● **PAGE TEXT**
Here's my approach to achieve this without using string (or f-string):

  1. Create a function to split your numbers into list of integers
  2. Merge list of both the integers containing corresponding numbers together
  3. Join the numbers in the list using multiplication by 10 to get desired final number

Step 1: Split number to list of integers

Created custom function using math.log10() which returns the list of integers from given string

from math import log10

def get_num_left_to_right(num):
    n = int(log10(num))
    for i in range(n, -1, -1):
        fac = 10**i
        x = num//fac
        yield x
        num -= x * fac

Sample run:

a, b = 123, 4567

x = list(get_num_left_to_right(a))
# where `x` holds:
# [1, 2, 3]

y = list(get_num_left_to_right(b))
# where `y` holds:
# [4, 5, 6, 7]

Step 2: Merge both the lists with corresponding number together

I am using itertools.chain and itertools.izip_longest along with list comprehension to achieve this. For example:

from itertools import izip_longest, chain

num_list = [x for x in chain(*izip_longest(x, y)) if x is not None]
# where `num_list` will hold:
# [1, 4, 2, 5, 3, 6, 7]

Step 3: Multiply the number in list by the power of 10

Finally, I am multiply the numbers in the list by the 10**(length-i-1) to get the desired position of integer in the final number

num, length = 0, len(num_list)

for i, n in enumerate(num_list):
    num += n*10**(length-i-1)

● **Dataset entries**
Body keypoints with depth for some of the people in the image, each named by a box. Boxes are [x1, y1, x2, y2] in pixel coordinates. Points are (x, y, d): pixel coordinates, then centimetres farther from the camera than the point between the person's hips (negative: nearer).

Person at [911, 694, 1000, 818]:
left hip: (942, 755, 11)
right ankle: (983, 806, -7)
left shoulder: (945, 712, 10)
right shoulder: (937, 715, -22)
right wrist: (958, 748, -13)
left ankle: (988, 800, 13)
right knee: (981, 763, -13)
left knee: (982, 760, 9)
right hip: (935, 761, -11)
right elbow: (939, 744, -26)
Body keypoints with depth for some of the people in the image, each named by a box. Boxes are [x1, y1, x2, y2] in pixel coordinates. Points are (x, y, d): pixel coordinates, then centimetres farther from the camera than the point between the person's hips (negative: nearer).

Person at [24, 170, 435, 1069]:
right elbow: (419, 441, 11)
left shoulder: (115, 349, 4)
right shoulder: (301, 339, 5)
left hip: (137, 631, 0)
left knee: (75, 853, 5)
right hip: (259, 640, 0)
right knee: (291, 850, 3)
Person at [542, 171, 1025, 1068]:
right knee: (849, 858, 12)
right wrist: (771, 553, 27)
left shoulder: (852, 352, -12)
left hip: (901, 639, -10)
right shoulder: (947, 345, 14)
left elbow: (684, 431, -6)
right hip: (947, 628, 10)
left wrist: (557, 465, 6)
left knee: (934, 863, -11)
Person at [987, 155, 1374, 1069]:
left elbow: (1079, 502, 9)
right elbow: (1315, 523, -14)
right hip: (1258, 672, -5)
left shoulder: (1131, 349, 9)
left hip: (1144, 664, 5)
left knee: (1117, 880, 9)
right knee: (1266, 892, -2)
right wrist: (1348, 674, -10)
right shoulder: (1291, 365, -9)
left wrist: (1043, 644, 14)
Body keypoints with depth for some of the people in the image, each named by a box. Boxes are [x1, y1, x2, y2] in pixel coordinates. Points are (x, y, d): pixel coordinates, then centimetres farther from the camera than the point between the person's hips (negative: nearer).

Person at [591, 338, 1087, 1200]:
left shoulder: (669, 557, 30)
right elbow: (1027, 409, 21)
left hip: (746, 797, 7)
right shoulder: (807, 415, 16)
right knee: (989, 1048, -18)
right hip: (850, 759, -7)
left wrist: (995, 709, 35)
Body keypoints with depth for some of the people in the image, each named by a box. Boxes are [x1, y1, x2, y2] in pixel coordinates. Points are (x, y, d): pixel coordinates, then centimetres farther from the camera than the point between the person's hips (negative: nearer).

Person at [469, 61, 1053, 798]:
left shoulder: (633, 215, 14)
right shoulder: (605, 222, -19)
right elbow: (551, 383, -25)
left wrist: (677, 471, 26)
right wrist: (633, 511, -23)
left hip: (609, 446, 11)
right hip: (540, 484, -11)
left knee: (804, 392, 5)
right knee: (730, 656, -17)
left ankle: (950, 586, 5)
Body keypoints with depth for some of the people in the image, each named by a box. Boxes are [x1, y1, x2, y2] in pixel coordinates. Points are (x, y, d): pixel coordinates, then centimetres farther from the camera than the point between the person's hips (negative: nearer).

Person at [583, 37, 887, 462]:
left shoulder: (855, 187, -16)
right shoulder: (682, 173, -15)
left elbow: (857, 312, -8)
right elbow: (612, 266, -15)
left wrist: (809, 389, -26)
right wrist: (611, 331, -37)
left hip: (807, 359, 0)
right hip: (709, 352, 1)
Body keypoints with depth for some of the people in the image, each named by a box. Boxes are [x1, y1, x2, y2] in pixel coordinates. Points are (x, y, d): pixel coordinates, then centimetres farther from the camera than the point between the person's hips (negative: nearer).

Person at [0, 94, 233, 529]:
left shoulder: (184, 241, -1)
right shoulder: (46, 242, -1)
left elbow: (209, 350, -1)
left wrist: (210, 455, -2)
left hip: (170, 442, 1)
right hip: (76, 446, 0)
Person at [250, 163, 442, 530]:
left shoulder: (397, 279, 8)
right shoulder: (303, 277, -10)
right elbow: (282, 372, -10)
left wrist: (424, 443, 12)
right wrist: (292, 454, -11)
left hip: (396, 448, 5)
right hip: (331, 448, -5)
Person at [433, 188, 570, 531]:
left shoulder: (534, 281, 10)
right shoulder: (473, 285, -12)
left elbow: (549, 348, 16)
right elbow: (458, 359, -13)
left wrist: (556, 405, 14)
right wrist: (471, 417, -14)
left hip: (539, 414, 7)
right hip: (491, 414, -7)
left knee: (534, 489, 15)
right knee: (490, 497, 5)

● **TO DO**
1) Could you output the dataset entries line for line, starting at the line containing "right elbow: (1315, 523, -14)" and ending at the line containing "left ankle: (950, 586, 5)", with both of those lines included?
2) Can you pick up the write-up on interleaving the digits of two integers without strings and continue it from the point where it stops?

● **REPLIES**
1)
right elbow: (1315, 523, -14)
right hip: (1258, 672, -5)
left shoulder: (1131, 349, 9)
left hip: (1144, 664, 5)
left knee: (1117, 880, 9)
right knee: (1266, 892, -2)
right wrist: (1348, 674, -10)
right shoulder: (1291, 365, -9)
left wrist: (1043, 644, 14)
Body keypoints with depth for some of the people in the image, each named by a box. Boxes are [x1, y1, x2, y2] in pixel coordinates. Points are (x, y, d): pixel coordinates, then centimetres farther from the camera than the point between the person's hips (negative: nearer).

Person at [591, 338, 1087, 1200]:
left shoulder: (669, 557, 30)
right elbow: (1027, 409, 21)
left hip: (746, 797, 7)
right shoulder: (807, 415, 16)
right knee: (989, 1048, -18)
right hip: (850, 759, -7)
left wrist: (995, 709, 35)
Body keypoints with depth for some of the people in the image, each named by a box. Boxes are [x1, y1, x2, y2] in pixel coordinates. Points are (x, y, d): pixel coordinates, then centimetres farther from the camera than the point between the person's hips (negative: nearer).

Person at [469, 61, 1053, 798]:
left shoulder: (633, 215, 14)
right shoulder: (605, 222, -19)
right elbow: (551, 383, -25)
left wrist: (677, 471, 26)
right wrist: (633, 511, -23)
left hip: (609, 446, 11)
right hip: (540, 484, -11)
left knee: (804, 392, 5)
right knee: (730, 656, -17)
left ankle: (950, 586, 5)

2)
# where `num` will be holding:
# 14253670

Upvotes: 0

Akshay Sehgal
Akshay Sehgal

Reputation: 19307

Try this approach without any form of string or fstrings. A pure numeric approach -

from itertools import zip_longest

def get_pos_nums(num):
    pos_nums = []
    while num != 0:
        pos_nums.append((num % 10))
        num = num // 10
    return list(reversed(pos_nums))

zipped = zip_longest(get_pos_nums(a), get_pos_nums(b))
digits = [i for j in zipped for i in j if i!=None]
number = sum(d * 10**i for i, d in enumerate(digits[::-1]))
1425367
  1. The first function breaks a number into its digits by dividing by 10
  2. Next zip_longest zips the 2 lists in the order provided, giving None if one of the strings runs out of digits.
  3. Flatten this list of digits and remove the Nones
  4. Combine them with a sum after multiplying each with power of 10s

Upvotes: 1

Samwise
Samwise

Reputation: 71512

Use f-strings instead of str, and use zip_longest to combine the two strings:

>>> from itertools import zip_longest
>>> int(''.join((x or "") + (y or "") for x, y in zip_longest(f"{a}", f"{b}")))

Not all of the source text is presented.